Editor’s Note: Our Digital Media Editor, Laura Levy Shatkin, has been writing about food, wine and spirits for more than a decade. She had the great pleasure of knowing Chef Homaro Cantu as he rose to culinary prominence in Chicago. She experienced his cuisine at his various restaurants, in addition to having had a friendly professional relationship with him. Here are her words about the chef, who died tragically yesterday at age 38.
Here at Make It Better, we pride ourselves as social entrepreneurs. But there wasn’t anyone more committed to this concept than Chef Homaro Cantu, whom we lost yesterday. Despite his difficult upbringing and bouts of homelessness in Tacoma, Washington, Cantu—known to his friends as “Omar”—set out on a mission to end poverty through his culinary endeavors.
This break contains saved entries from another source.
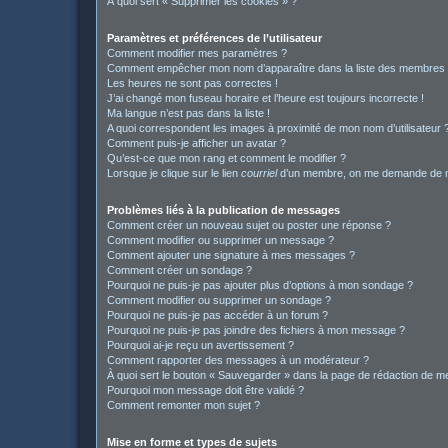
À quoi sert « Supprimer les cookies » ?
Paramètres et préférences de l’utilisateur
Comment modifier mes paramètres ?
Comment empêcher mon nom d’apparaître dans la liste des membres
Les heures ne sont pas correctes !
J’ai changé mon fuseau horaire et l’heure est toujours incorrecte !
Ma langue n’est pas dans la liste !
A quoi correspondent les images à proximité de mon nom d’utilisateur 
Comment puis-je afficher un avatar ?
Qu’est-ce que mon rang et comment le modifier ?
Lorsque je clique sur le lien
courriel
d’un membre, on me demande de m
Problèmes liés à la publication de messages
Comment créer un nouveau sujet ou poster une réponse ?
Comment modifier ou supprimer un message ?
Comment ajouter une signature à mes messages ?
Comment créer un sondage ?
Pourquoi ne puis-je pas ajouter plus d’options à mon sondage ?
Comment modifier ou supprimer un sondage ?
Pourquoi ne puis-je pas accéder à un forum ?
Pourquoi ne puis-je pas joindre des fichiers à mon message ?
Pourquoi ai-je reçu un avertissement ?
Comment rapporter des messages à un modérateur ?
À quoi sert le bouton « Sauvegarder » dans la page de rédaction de 
Pourquoi mon message doit être validé ?
Comment remonter mon sujet ?
Mise en forme et types de sujets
Cantu graced Chicago with his presence, arriving in 1999 for a five-year stint at Charlie Trotter‘s. By 2005, Cantu’s culinary ingenuity and genius emerged in full-force as he opened one of Chicago’s first molecular gastronomic playgrounds, Moto. His Michelin-starred kitchen became more like a laboratory that, if you were lucky, you got to peek into either on his gracious kitchen tours or via his TV show “Future Food,” which aired briefly on Planet Green.
His dish featuring prosciutto rolls with foie gras disguised as cigars (served in an ashtray with edible ashes) was just one of Cantu’s amusing sleights of hand. Rather than your typical kitchen salamander, Cantu transformed food into new substances with tools like the Class IV Laser and nitrous oxide. Where else could you find an edible “mini-menu,” have an “aroma” course that wasn’t edible and eat your fish served atop a tank of Pacific seawater?
Cantu was a star. He was covered in all of the major press, from The New York Times Magazine to Fast Company, and of course every major food rag. Despite this attention, Cantu was gracious and kind, forwarding his unconventional approach to the culinary arts in an inclusive manner.
One of his more recent efforts to eradicate hunger was his “flavor-tripping” berry, a feature at the now-defunct iNG, which turned sour flavors into sweet. He hypothesized about its ability to solve global hunger with this magical effect. I recall many mind-boggling and surprising meals at Moto and several at iNG, where I experienced one of the flavor-tripping cocktails on the front patio. Cantu was thrilled to explain to me why this will have the biggest impact on world hunger and how he was impassioned about making a difference. His book “The Miracle Berry Diet Cookbook“ came out in 2013. He echoed this focus in his recently opened coffee shop, Berrista, in Old Irving Park.
A true pioneer, Cantu’s grace and unusual talents will be greatly missed by the Chicago food community. Our hearts go out to his family. He will be fondly remembered for causing a stir of the best kind in Chicago’s food and dining scene.